----- Dataset records

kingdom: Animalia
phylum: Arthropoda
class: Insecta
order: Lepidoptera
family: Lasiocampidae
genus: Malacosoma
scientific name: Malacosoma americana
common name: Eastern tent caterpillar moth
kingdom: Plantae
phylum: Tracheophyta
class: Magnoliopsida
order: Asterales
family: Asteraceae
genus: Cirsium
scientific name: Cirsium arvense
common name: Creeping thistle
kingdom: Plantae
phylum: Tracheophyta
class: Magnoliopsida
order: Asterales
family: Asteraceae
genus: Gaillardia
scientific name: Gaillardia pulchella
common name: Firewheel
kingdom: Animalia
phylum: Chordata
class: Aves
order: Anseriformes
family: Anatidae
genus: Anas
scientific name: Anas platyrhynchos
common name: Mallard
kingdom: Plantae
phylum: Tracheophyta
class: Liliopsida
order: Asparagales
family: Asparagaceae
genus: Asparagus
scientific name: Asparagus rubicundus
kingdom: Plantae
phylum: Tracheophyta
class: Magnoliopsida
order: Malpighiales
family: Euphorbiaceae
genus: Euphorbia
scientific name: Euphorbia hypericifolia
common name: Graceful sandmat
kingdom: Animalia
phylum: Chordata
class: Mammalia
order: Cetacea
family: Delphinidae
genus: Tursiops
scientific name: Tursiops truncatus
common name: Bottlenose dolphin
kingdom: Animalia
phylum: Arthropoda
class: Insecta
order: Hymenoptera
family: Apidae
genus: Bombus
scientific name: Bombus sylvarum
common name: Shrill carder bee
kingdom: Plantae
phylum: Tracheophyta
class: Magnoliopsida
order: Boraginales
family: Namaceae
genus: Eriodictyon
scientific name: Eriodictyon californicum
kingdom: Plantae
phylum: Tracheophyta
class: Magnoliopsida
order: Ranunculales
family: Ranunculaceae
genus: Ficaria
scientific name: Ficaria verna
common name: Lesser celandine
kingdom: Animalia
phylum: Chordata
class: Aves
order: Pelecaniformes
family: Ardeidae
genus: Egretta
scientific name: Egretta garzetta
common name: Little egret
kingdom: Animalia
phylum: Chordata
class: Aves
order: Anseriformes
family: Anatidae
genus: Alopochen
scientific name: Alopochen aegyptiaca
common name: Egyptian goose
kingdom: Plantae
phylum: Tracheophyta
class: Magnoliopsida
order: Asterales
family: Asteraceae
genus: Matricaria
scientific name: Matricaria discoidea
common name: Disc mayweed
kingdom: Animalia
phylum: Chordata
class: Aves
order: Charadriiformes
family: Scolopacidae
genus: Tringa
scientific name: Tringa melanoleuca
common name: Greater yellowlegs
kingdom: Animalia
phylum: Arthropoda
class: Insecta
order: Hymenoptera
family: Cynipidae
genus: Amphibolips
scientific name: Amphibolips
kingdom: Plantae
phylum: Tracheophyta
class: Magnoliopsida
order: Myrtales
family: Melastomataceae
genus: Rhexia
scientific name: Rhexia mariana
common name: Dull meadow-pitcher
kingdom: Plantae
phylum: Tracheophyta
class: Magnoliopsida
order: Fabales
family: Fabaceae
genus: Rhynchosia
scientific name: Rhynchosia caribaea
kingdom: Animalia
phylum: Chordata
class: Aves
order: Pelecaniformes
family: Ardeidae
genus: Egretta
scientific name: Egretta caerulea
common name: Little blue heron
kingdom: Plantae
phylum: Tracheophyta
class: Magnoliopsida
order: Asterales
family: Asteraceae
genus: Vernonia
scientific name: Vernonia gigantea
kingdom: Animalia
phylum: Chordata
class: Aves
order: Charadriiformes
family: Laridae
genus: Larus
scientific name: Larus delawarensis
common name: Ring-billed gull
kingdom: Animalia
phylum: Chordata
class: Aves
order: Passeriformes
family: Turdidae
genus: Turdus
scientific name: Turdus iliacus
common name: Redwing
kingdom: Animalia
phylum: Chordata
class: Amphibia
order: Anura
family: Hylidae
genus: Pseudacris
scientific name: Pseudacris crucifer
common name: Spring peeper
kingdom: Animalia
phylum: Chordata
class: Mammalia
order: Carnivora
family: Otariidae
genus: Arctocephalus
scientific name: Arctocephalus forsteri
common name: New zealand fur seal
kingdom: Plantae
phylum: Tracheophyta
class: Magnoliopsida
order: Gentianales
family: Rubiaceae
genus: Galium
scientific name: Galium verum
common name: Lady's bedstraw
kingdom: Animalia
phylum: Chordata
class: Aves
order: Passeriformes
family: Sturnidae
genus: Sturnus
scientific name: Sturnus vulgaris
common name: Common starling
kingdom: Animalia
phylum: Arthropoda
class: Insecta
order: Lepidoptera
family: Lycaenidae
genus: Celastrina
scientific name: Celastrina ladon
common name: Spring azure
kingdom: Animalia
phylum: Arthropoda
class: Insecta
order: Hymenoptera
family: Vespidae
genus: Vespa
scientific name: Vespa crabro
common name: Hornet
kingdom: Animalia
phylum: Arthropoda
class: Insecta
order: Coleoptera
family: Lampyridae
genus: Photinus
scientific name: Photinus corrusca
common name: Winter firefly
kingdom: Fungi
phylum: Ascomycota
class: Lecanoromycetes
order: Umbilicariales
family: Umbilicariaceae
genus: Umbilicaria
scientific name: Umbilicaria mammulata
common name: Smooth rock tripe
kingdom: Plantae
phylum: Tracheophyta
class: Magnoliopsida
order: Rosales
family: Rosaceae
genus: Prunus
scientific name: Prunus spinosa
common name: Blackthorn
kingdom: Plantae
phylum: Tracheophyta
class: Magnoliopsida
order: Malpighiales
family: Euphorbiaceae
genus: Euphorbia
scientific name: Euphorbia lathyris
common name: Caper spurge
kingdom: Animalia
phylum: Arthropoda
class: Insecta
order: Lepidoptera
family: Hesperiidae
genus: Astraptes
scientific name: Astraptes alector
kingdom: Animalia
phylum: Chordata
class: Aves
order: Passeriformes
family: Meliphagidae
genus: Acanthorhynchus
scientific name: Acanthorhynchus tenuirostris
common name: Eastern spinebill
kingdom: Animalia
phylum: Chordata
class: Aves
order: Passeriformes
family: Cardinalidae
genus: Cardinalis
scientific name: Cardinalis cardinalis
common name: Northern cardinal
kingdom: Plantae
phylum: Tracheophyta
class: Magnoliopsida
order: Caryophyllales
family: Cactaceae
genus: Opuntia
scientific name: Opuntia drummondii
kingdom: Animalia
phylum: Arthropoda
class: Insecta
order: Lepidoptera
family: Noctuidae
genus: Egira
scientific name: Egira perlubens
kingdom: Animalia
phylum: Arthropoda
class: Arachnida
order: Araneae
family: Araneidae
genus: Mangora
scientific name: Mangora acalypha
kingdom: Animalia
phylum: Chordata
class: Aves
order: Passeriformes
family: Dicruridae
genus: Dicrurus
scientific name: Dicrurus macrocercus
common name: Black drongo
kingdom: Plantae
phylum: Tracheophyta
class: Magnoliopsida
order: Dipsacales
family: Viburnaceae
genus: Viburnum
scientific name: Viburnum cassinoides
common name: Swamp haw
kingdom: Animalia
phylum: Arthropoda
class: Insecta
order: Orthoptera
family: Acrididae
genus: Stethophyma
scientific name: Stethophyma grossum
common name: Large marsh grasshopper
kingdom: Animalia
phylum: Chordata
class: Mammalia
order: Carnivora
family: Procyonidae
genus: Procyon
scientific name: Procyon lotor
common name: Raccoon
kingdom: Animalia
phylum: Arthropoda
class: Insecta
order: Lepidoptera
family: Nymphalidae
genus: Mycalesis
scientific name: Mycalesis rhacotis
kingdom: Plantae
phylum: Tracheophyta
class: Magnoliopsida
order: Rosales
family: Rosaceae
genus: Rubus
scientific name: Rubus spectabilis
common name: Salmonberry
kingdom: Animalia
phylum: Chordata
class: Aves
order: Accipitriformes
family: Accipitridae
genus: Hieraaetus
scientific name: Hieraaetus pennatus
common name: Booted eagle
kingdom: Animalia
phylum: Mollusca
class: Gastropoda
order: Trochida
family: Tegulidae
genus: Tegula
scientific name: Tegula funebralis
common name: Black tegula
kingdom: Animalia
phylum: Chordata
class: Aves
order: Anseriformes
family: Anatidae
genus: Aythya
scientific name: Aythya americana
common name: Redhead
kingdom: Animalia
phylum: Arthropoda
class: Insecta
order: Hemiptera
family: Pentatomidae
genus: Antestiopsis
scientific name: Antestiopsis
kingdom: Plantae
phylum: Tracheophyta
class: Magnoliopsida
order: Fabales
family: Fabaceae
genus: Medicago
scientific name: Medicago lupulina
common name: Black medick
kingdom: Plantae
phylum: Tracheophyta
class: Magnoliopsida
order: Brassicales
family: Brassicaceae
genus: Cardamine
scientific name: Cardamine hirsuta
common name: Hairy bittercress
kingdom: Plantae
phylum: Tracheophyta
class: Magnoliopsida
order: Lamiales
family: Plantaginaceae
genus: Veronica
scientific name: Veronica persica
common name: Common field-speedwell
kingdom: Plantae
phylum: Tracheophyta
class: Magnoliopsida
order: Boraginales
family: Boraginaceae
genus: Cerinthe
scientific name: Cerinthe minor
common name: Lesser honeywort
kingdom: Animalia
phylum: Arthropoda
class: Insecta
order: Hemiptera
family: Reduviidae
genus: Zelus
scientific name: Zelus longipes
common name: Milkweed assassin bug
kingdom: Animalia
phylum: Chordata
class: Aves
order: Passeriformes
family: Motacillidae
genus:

----------

Repeat the stretch of lines above from the very first one through the line containing "scientific name: Anas platyrhynchos", including both ends, word for word.

* [The output]:
kingdom: Animalia
phylum: Arthropoda
class: Insecta
order: Lepidoptera
family: Lasiocampidae
genus: Malacosoma
scientific name: Malacosoma americana
common name: Eastern tent caterpillar moth
kingdom: Plantae
phylum: Tracheophyta
class: Magnoliopsida
order: Asterales
family: Asteraceae
genus: Cirsium
scientific name: Cirsium arvense
common name: Creeping thistle
kingdom: Plantae
phylum: Tracheophyta
class: Magnoliopsida
order: Asterales
family: Asteraceae
genus: Gaillardia
scientific name: Gaillardia pulchella
common name: Firewheel
kingdom: Animalia
phylum: Chordata
class: Aves
order: Anseriformes
family: Anatidae
genus: Anas
scientific name: Anas platyrhynchos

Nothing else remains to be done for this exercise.